The temptation is to throw ChatGPT at the problem. But this creates the very issue outlined above: you solve the volume problem whilst creating a differentiation problem. You end up with content that sounds exactly like your competitors, it doesn’t perform, and you still face the manual effort of distributing that content across channels.
So marketers are looking at managing a difficult balancing act – the content supply chain. Teams are required to create enough (meaningfully) personalised content for all their segments, across all relevant channels, while maintaining a distinctive brand voice.
This is the bottleneck that most marketing teams haven’t yet acknowledged, let alone solved. Data and tools are abundant. Genuinely on-brand, performant, personalised content at scale remains scarce.
This is where Jacquard’s approach differs from generic AI tools. Our platform learns and replicates a brand’s unique linguistic patterns, allowing marketing teams to generate thousands of personalised message variants that maintain brand consistency whilst driving measurable performance improvements using proprietary performance modelling. We’ve seen brands using this approach achieve click-through rate improvements of up to 89% and conversion rate increases of 30% and more, all whilst producing content at a scale that would be impossible through manual processes. The technology addresses both challenges: maintaining differentiation through brand-specific language models, and solving the content bottleneck through automated, multi-channel distribution.
Our two 2026 predictions – ensuring a distinct brand voice optimised for performance, and handling the content bottleneck – are really two sides of the same coin. As more brands recognise that generic AI tools create sameness rather than differentiation, and as content demands continue to multiply with sophisticated, necessary AI strategies, 2026 will be the year that separates the organisations with proper content infrastructure from those still relying on prompt engineering and manual distribution.

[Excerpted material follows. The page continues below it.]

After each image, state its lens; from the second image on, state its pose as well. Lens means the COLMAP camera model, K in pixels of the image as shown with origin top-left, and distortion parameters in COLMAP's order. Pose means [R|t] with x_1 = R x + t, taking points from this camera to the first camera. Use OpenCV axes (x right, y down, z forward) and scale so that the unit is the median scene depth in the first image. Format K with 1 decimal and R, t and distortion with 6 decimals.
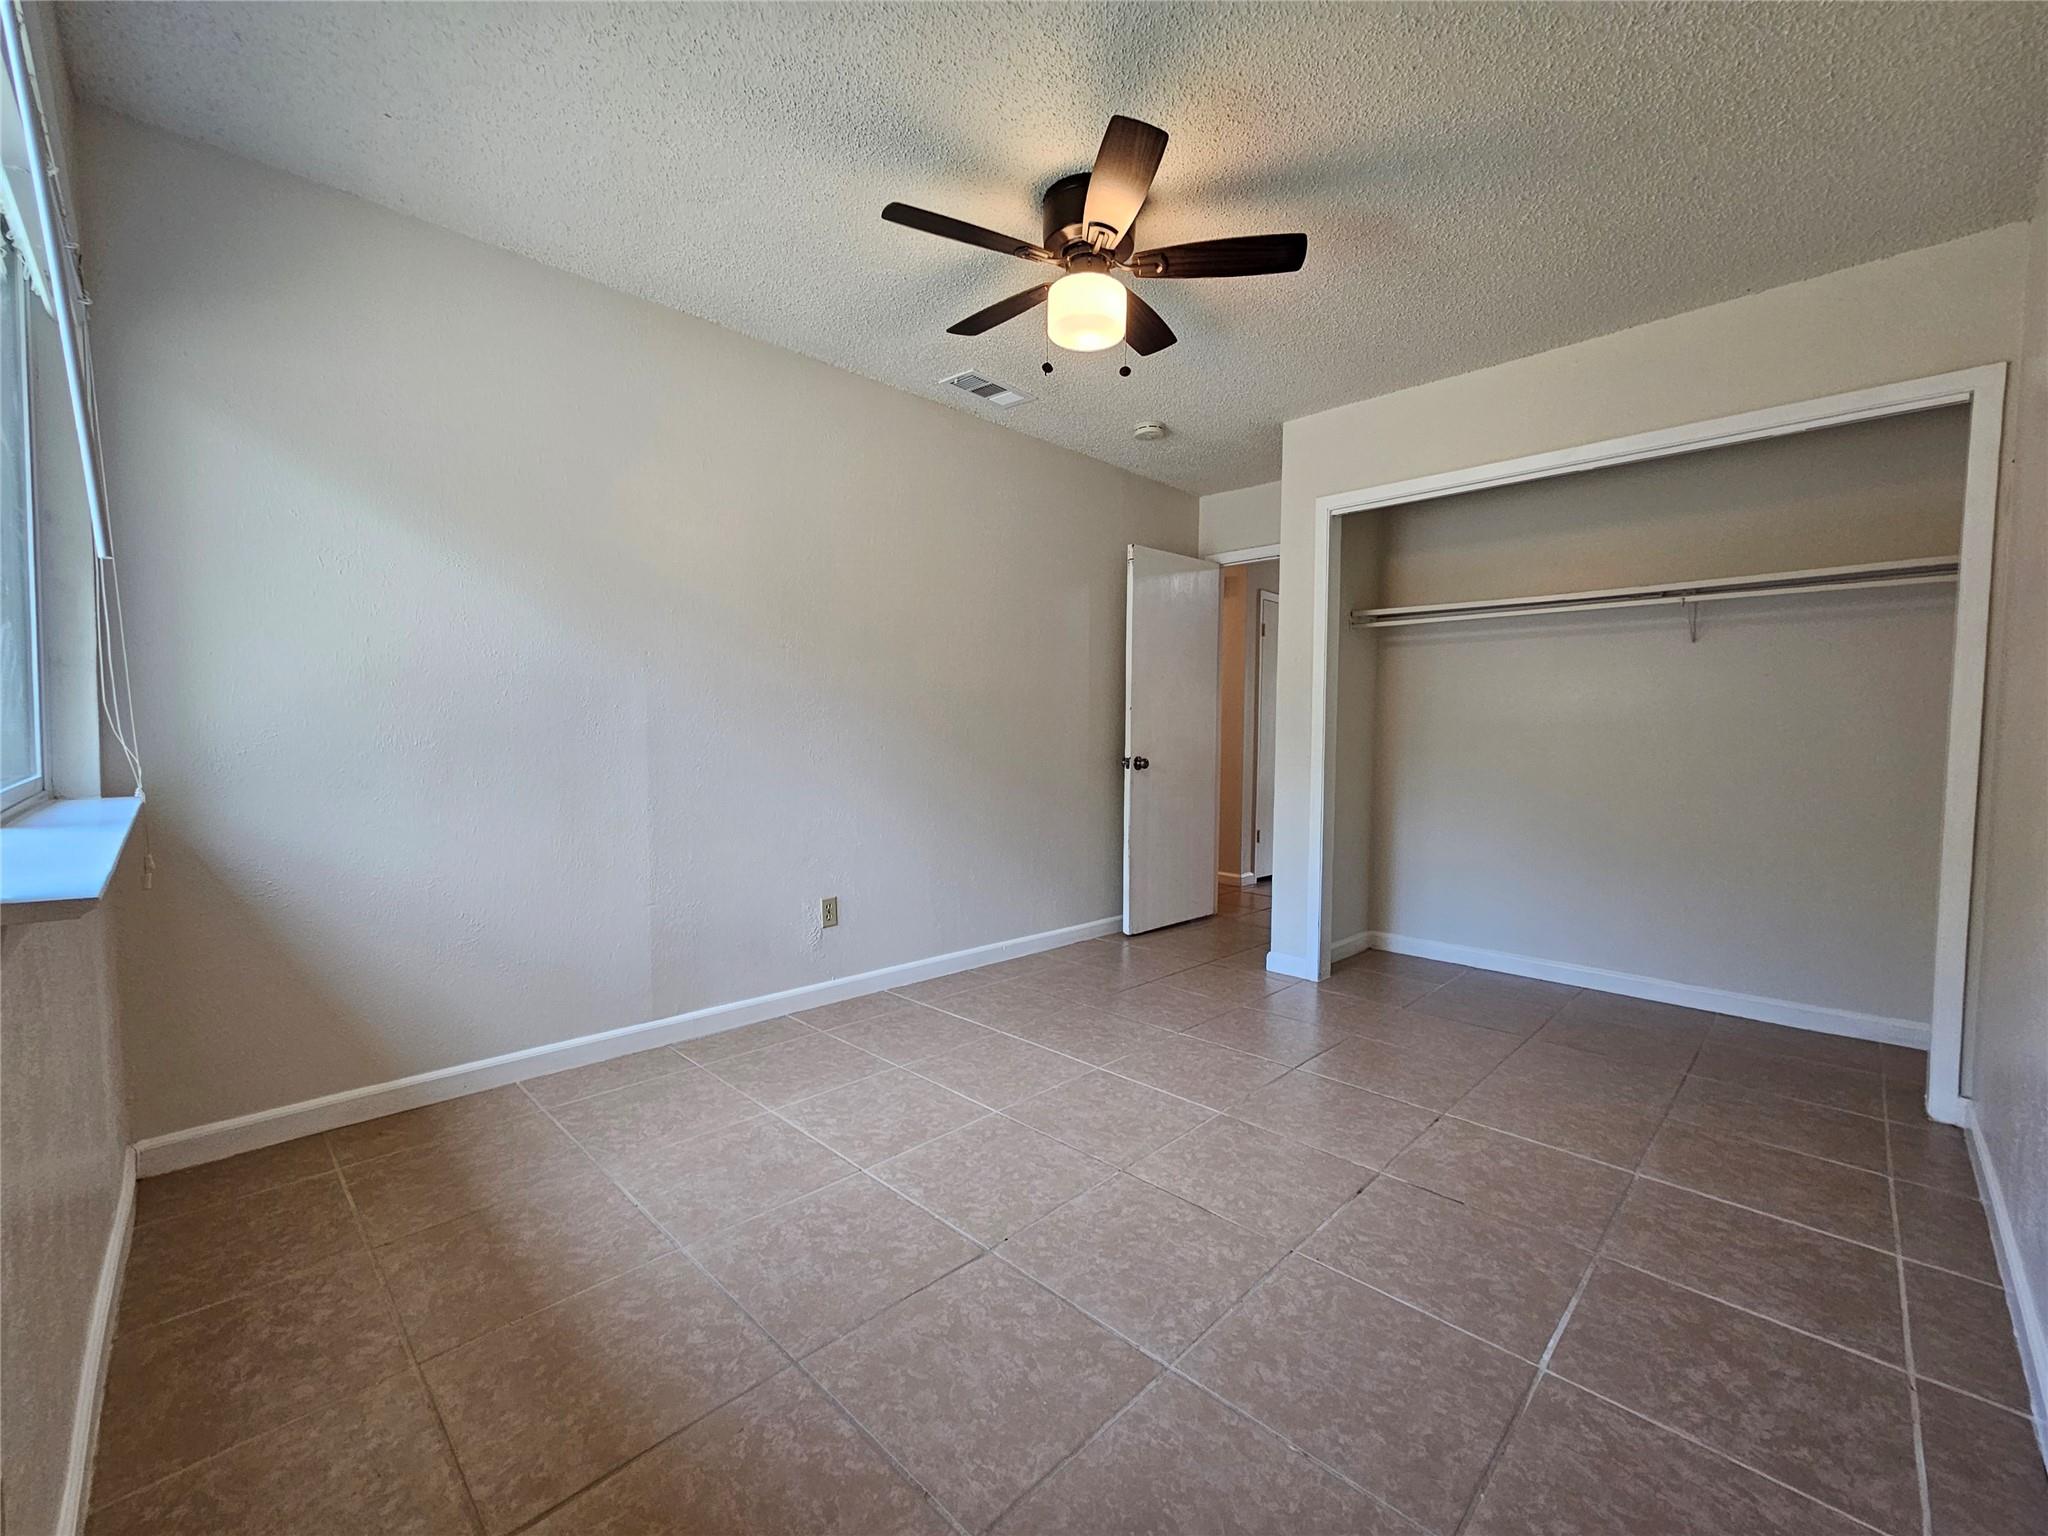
lens RADIAL K [[846.5, 0, 1022.3], [0, 846.5, 773.2], [0, 0, 1]] dist [0.001339, -0.000055]
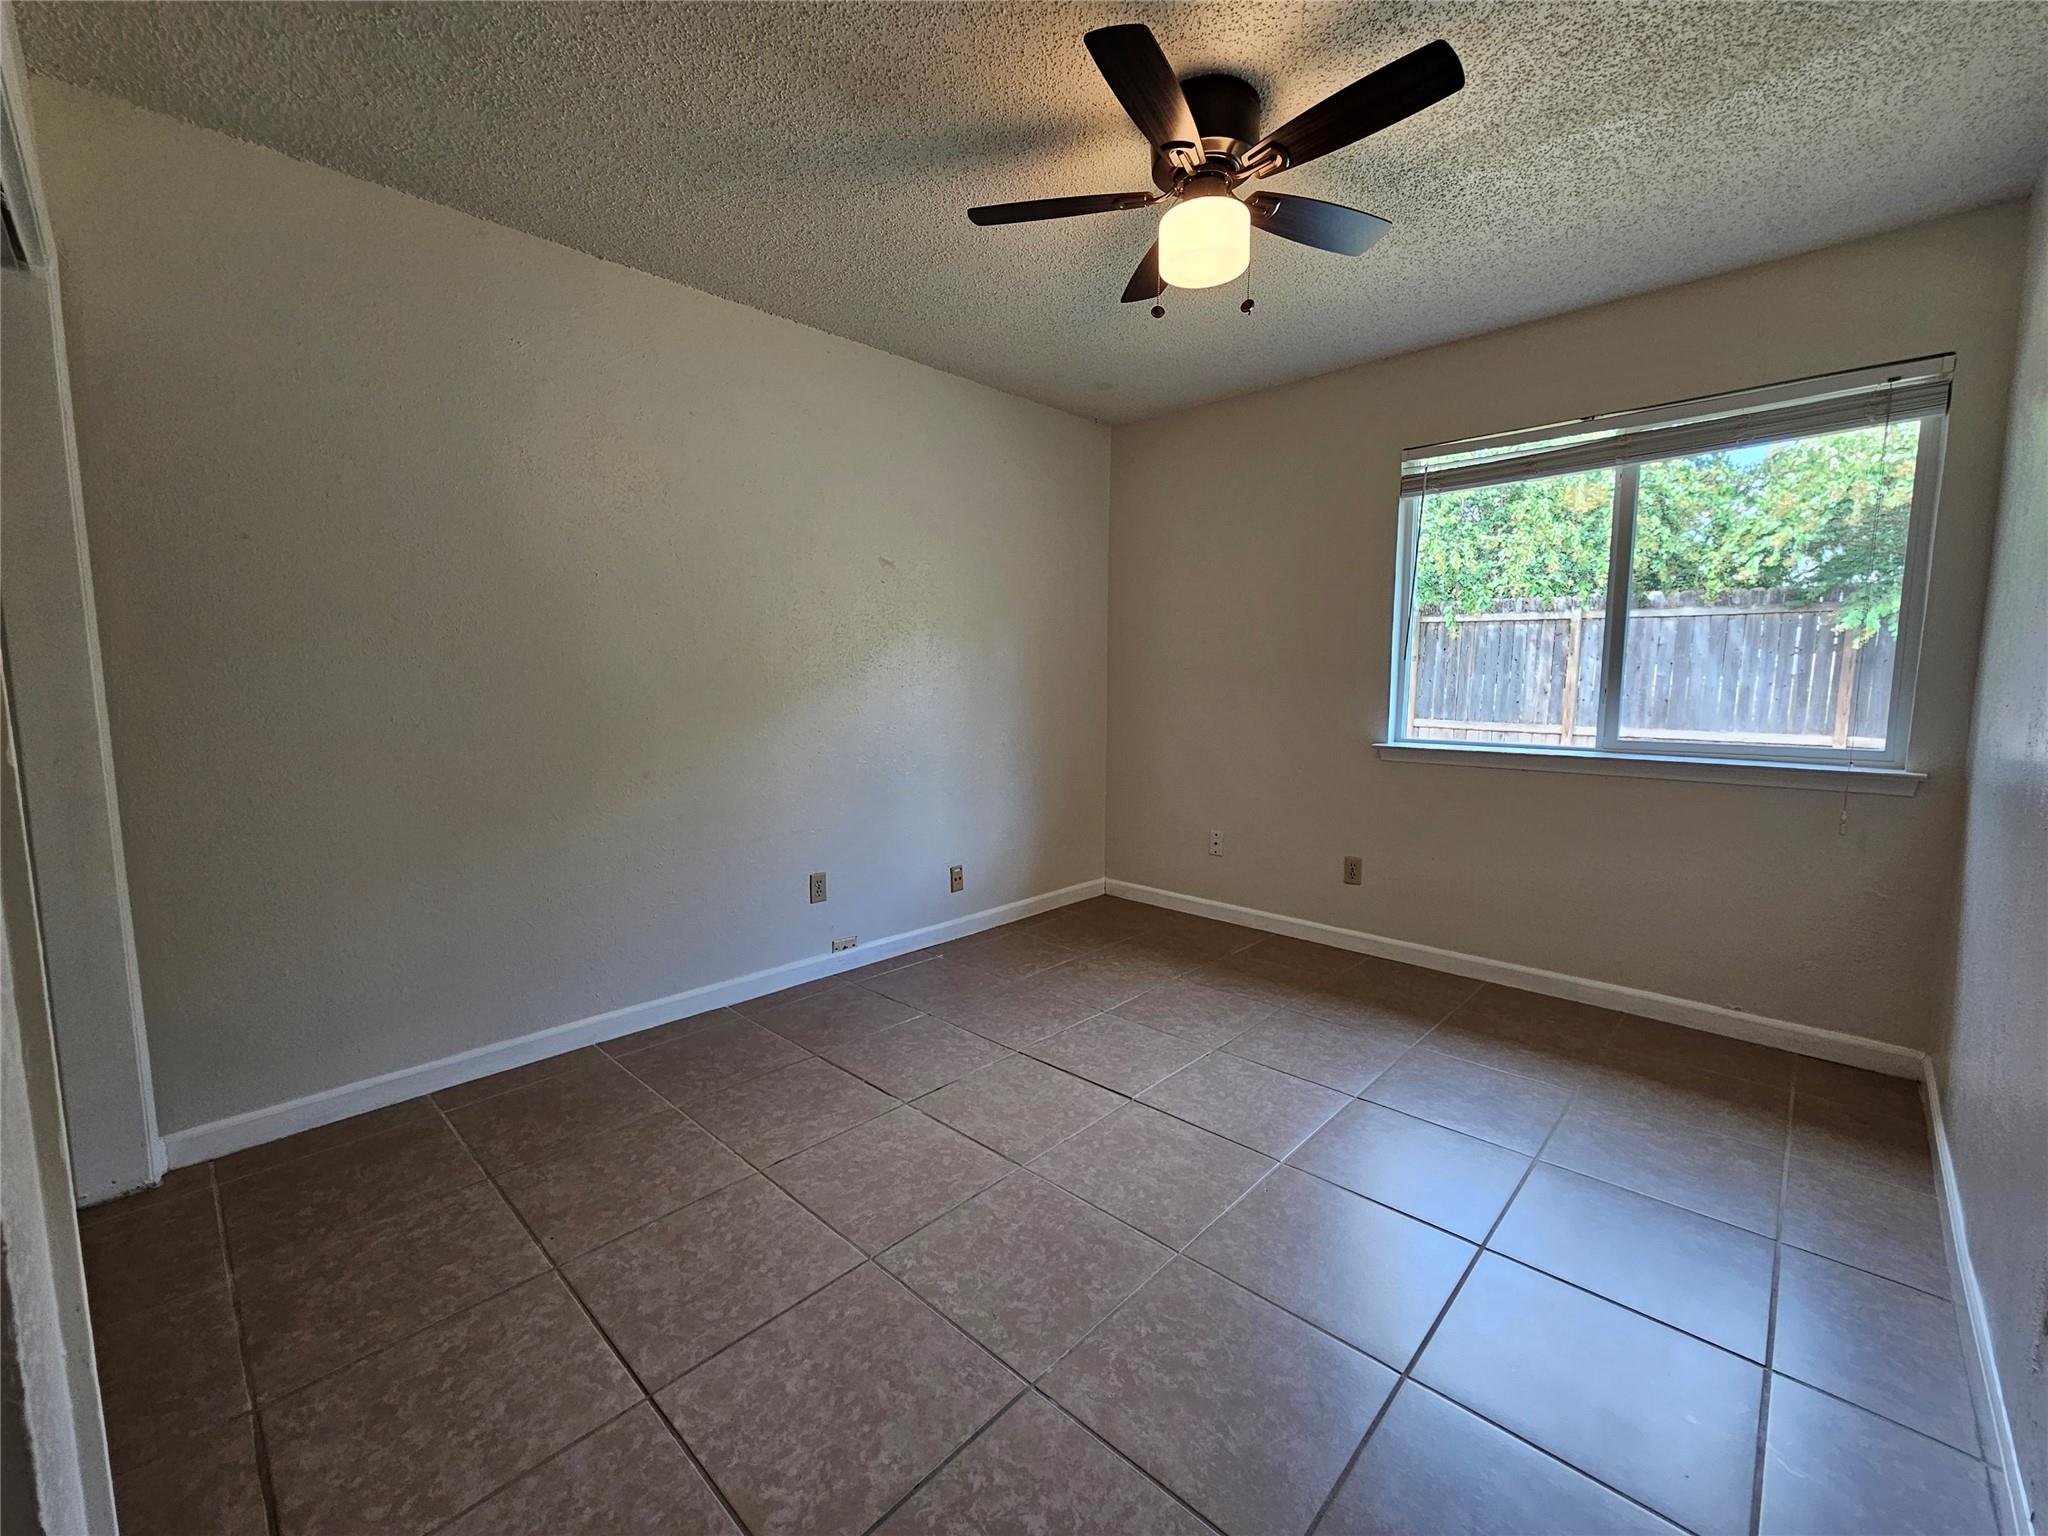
lens RADIAL K [[846.5, 0, 1022.3], [0, 846.5, 773.2], [0, 0, 1]] dist [0.001339, -0.000055]
pose [[-0.999806, -0.008167, -0.017943, 0.283466], [-0.010992, 0.986493, 0.163432, -0.147681], [0.016366, 0.163597, -0.986391, 2.002134]]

To thrive, marketers will need to move away from focusing solely on prompt engineering and decisioning. They’ll have to find ways to solve the fundamental challenge of maintaining linguistic identity whilst meeting the content demands of modern, hyper-segmented, hyper-personalised marketing.
The question of whether or not to use AI is a thing of the past – the numbers show this starkly. Instead, the question for marketers is now how to use the power and scale AI offers to ensure that their brand voice – that they’ve worked so hard to cultivate and build – doesn’t fade into the cliché-ridden static.